What done looks like. A library with a Counter::inc() that compiles down to about ten instructions on x86, no atomic operations on the hot path (just a non-atomic add to a per-CPU slot), and a Counter::read() that walks all CPUs. You have benchmarked it against a single atomic counter and shown an order-of-magnitude throughput improvement. You can explain the migration hazard (a thread can be preempted between reading its CPU id and incrementing) and how you handled it (typically: it is OK because over-count and under-count cancel statistically, or you use a restartable sequence). You discuss the trade-off honestly: per-CPU counters trade read latency for write throughput, which is the right call for metrics and the wrong call for, e.g., enforcement of a hard quota.


Task 27: Port a contended data structure to lock-free

Problem. Take an existing mutex-protected data structure from your own codebase (or pick one from the standard library — sync.Map in Go, or ConcurrentHashMap in Java's pre-Java-8 form) and rewrite it as lock-free or wait-free. Measure throughput, latency tails, and CPU usage before and after.

Constraints. - The lock-free version must pass every test that the original passed. - It must use a well-understood reclamation scheme (RCU, hazard pointers, or epoch-based). - The benchmark must show contention and not just single-threaded speed.

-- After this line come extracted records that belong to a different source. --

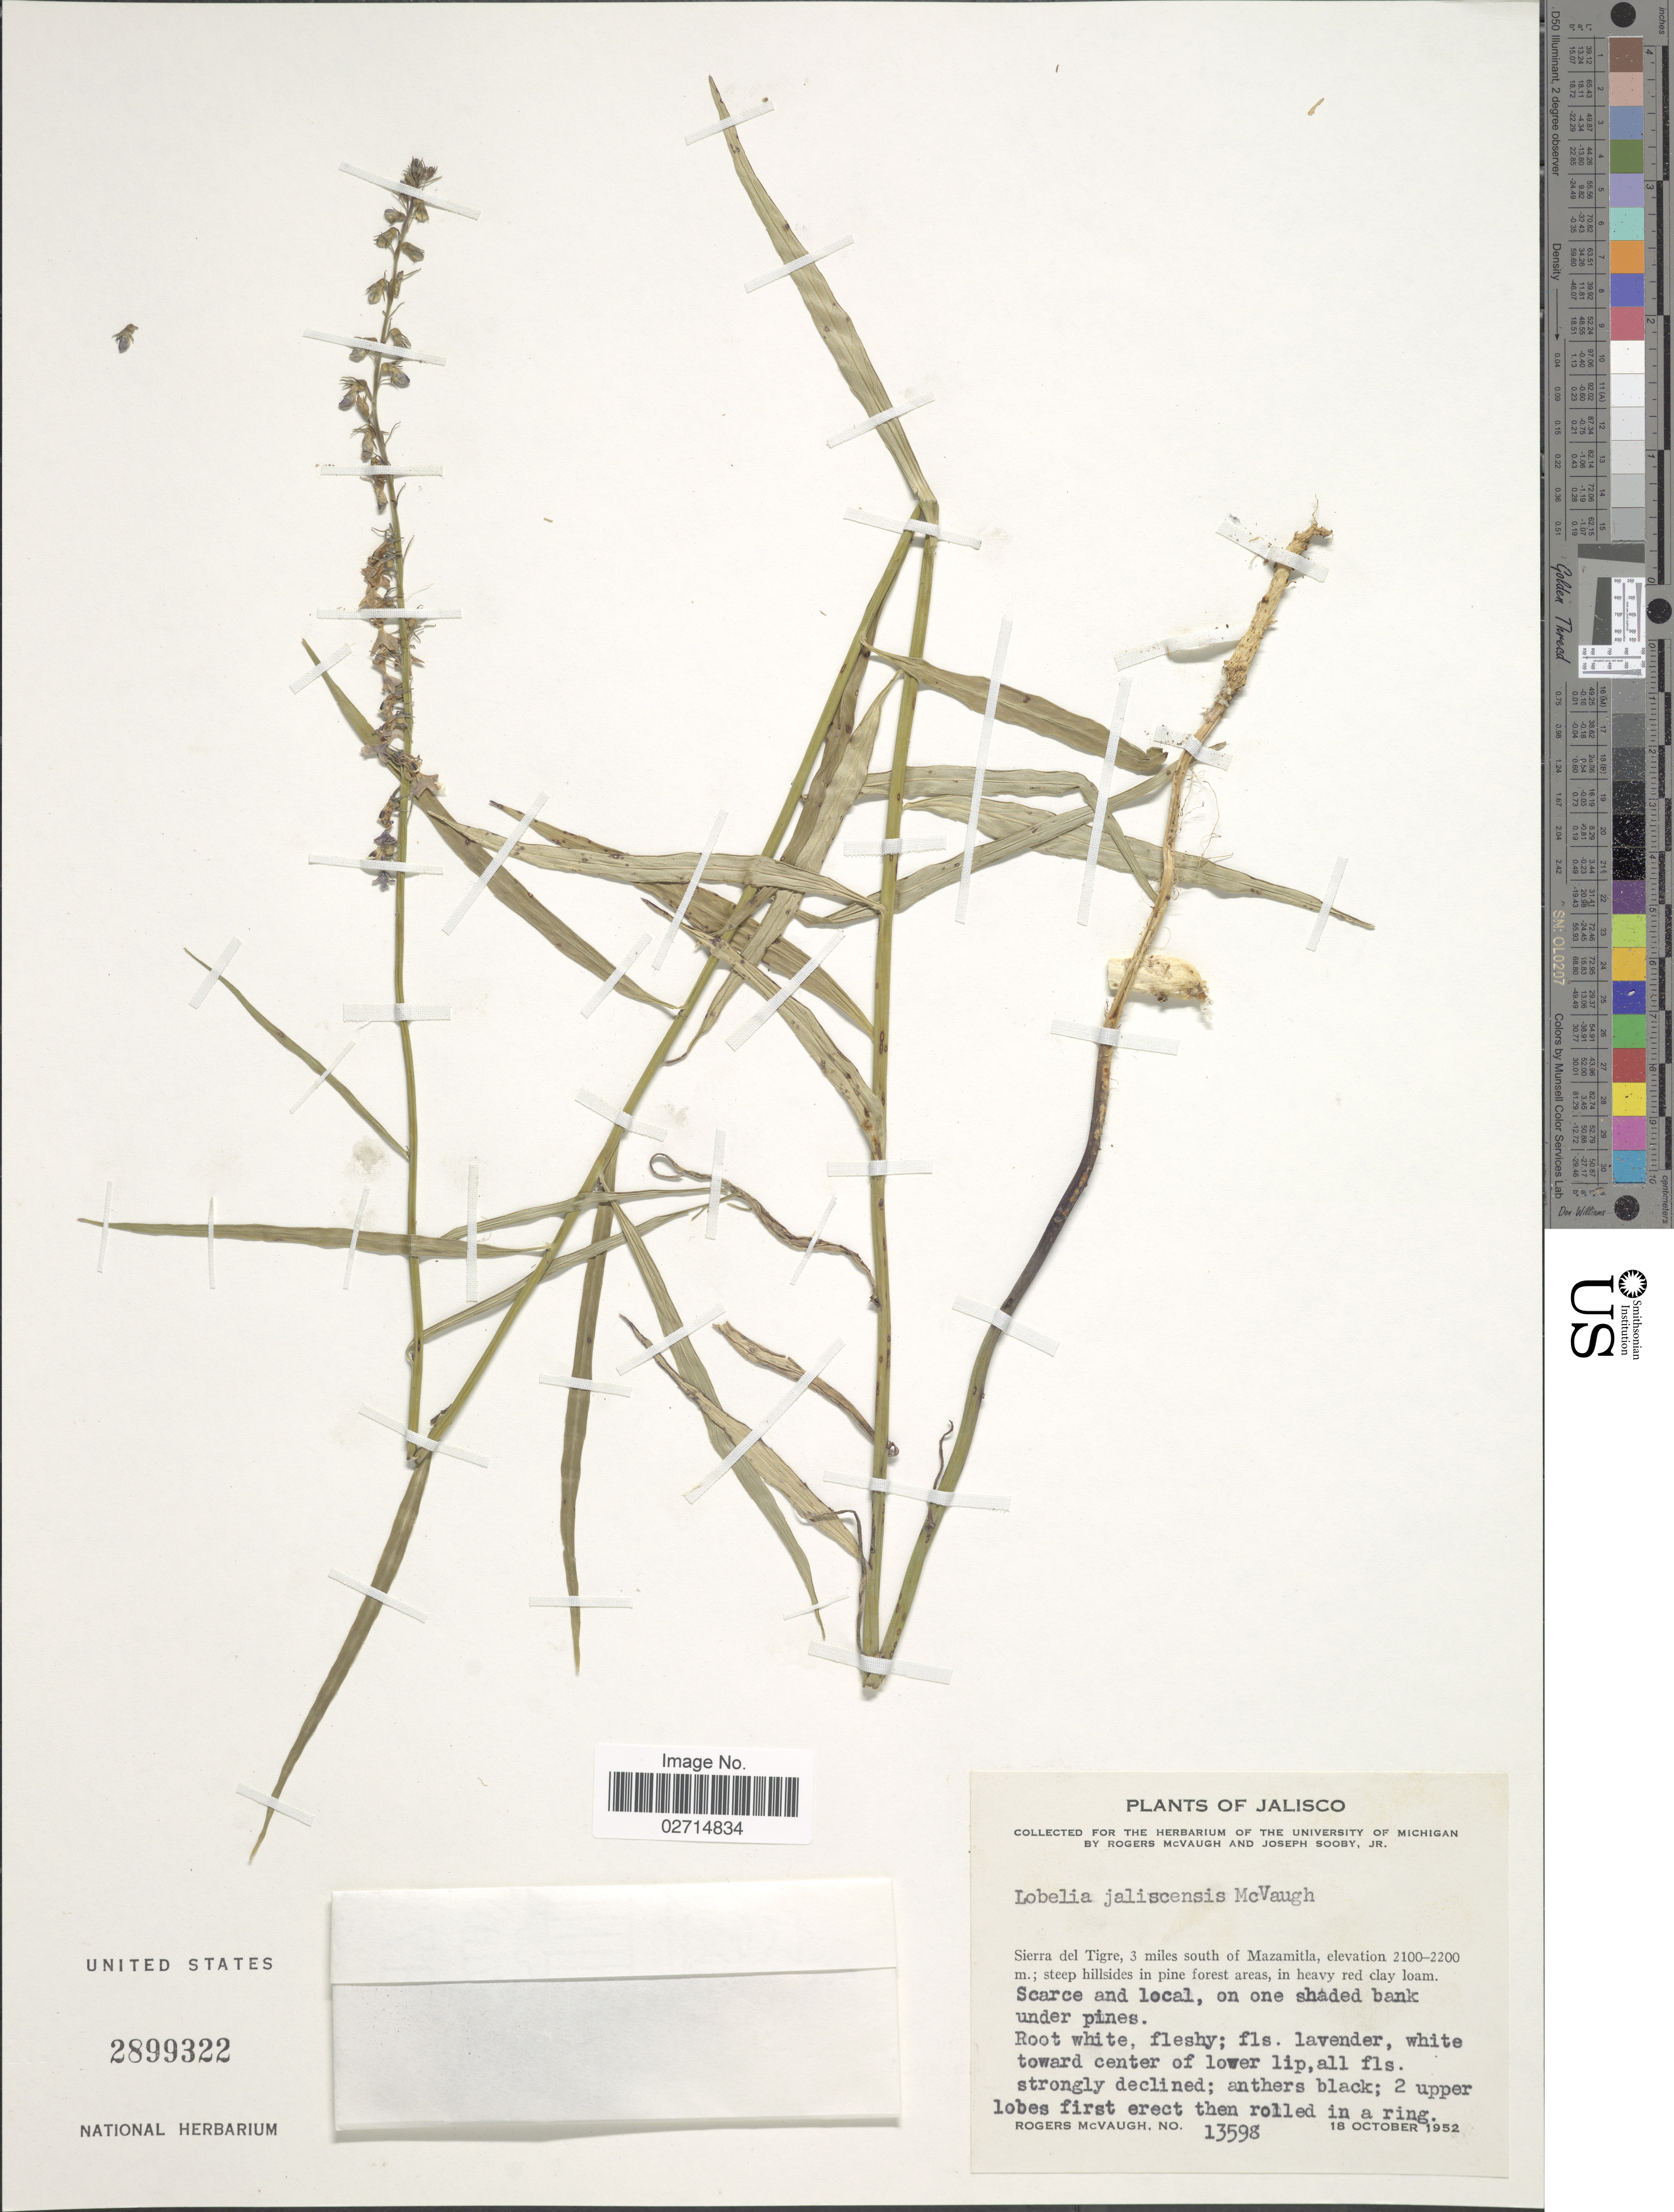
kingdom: Plantae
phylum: Tracheophyta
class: Magnoliopsida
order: Asterales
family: Campanulaceae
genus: Lobelia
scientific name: Lobelia jaliscensis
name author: McVaugh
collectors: R. McVaugh & J. Sooby Jr.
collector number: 13598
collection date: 1952-10-18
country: Mexico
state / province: Jalisco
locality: Sierra del Tigre, 3 miles south of Mazamitla.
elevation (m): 2100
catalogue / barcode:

What done looks like. A pull request (real or simulated) that replaces the mutex-protected version with the lock-free one, accompanied by a one-page write-up of the benchmark, the failure modes you considered (memory reclamation, ABA, progress guarantees), and a recommendation for when this complexity is worth it. You should be able to defend the rewrite in a code review: lock-free code is harder to maintain, so the performance win has to be real and the test coverage has to be thorough. You also document the memory order on every atomic operation and explain why each one is the minimum required.


If you can do all of these, you have the shared-memory foundation that a strong senior engineer would expect.